Input/Output Parameters

  • Input Moving Image: The input moving image (preoperative).

  • Input Fixed Image: The input fixed image (intraoperative).

  • Input Mask Image: The input moving mask.

  • Input Mesh: The input mesh.

  • Output Volume: Moving image to the fixed image coordinate frame (optional).

  • Output Direct Deformation Field: Transform calculated that aligns the fixed and moving image. Maps positions in the moving coordinate frame to the fixed coordinate frame (optional).

  • Output Inverse Deformation Field: Transform calculated that aligns the fixed and moving image. Maps positions in the fixed coordinate frame to the moving coordinate frame (optional).

  • Output Warped Mesh: The warped tetrahedral mesh in vtk file format (optional).

References

  • Olivier Clatz, Hervé Delingette, Ion-Florin Talos, Alexandra J. Golby, Ron Kikinis, Ferenc Jolesz, Nicholas Ayache, and Simon Warfield,“Robust Non-Rigid Registration to Capture Brain Shift from Intra-Operative MRI“, IEEE Transactions on Medical Imaging, 24(11):1417-1427, Nov. 2005.

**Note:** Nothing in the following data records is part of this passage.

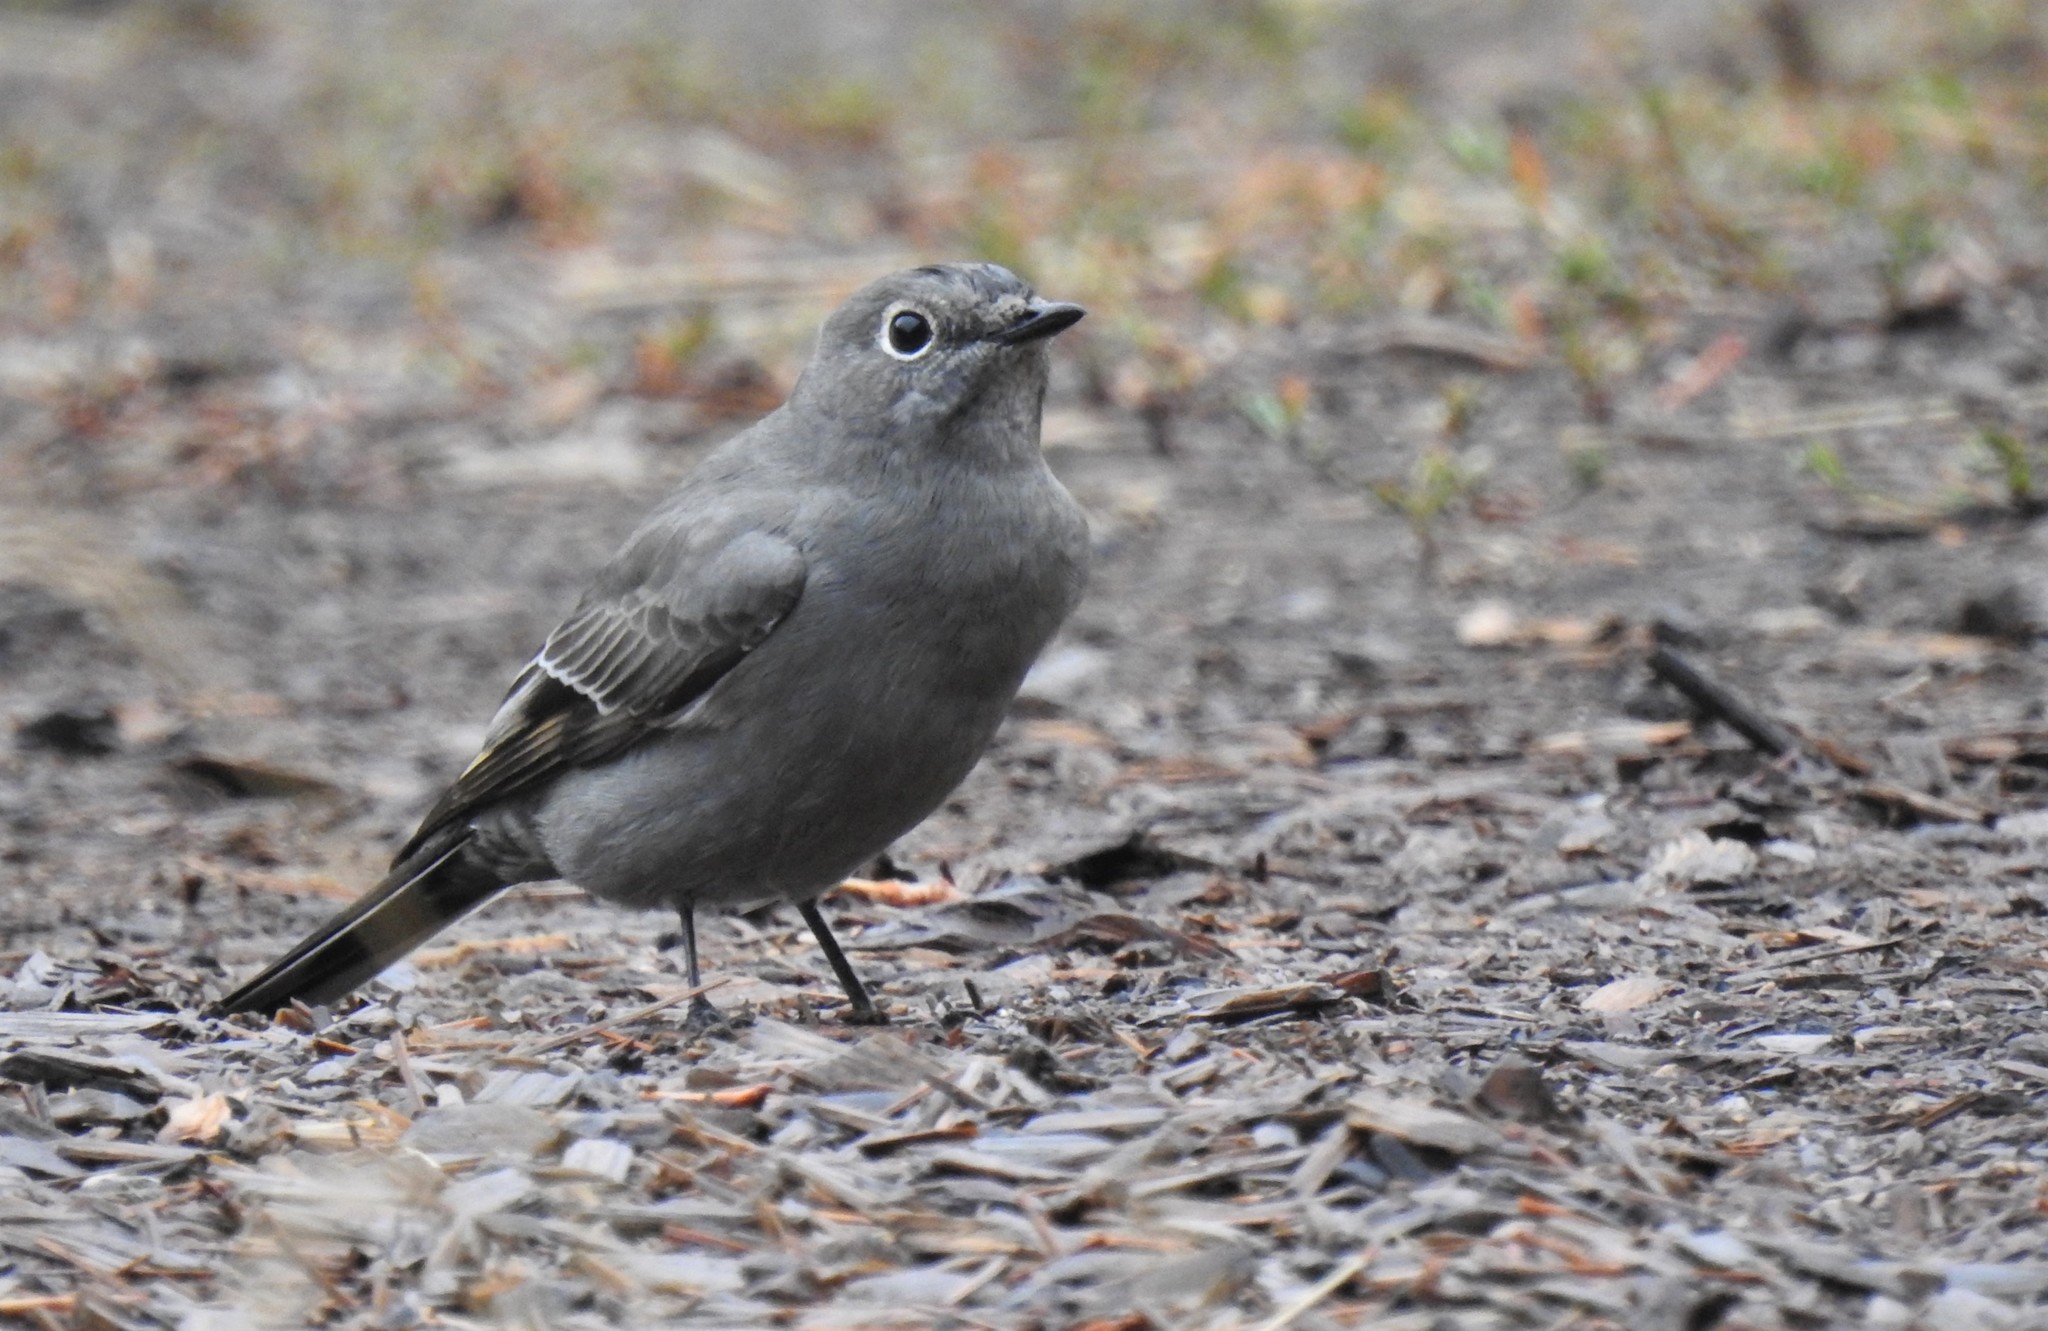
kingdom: Animalia
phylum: Chordata
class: Aves
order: Passeriformes
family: Turdidae
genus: Myadestes
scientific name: Myadestes townsendi
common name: Townsend's solitaire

  • Liu Y, Kot A, Drakopoulos F, Yao C, Fedorov A, Enquobahrie A, Clatz O and Chrisochoides NP (2014), ”An ITK implementation of a physics-based non-rigid registration method for brain deformation in image-guided neurosurgery”, Frontiers in Neuroinformatics 8:33. doi: 10.3389/fninf.2014.00033

History

The module was originally hosted at https://github.com/fdrakopo/PBNRR_SlicerExtension and maintained by Fotis Drakopoulos from the Center for Real-Time Computing (CRTC).

On August 1st 2018, associated files have been added to https://github.com/aangelos28/PBNRR maintained by Angelos Angelopoulos also from the Center for Real-Time Computing (CRTC). Previous commit history was ignored because it was short (only few commits) and it contained large data files causing the initial checkout to take a long time.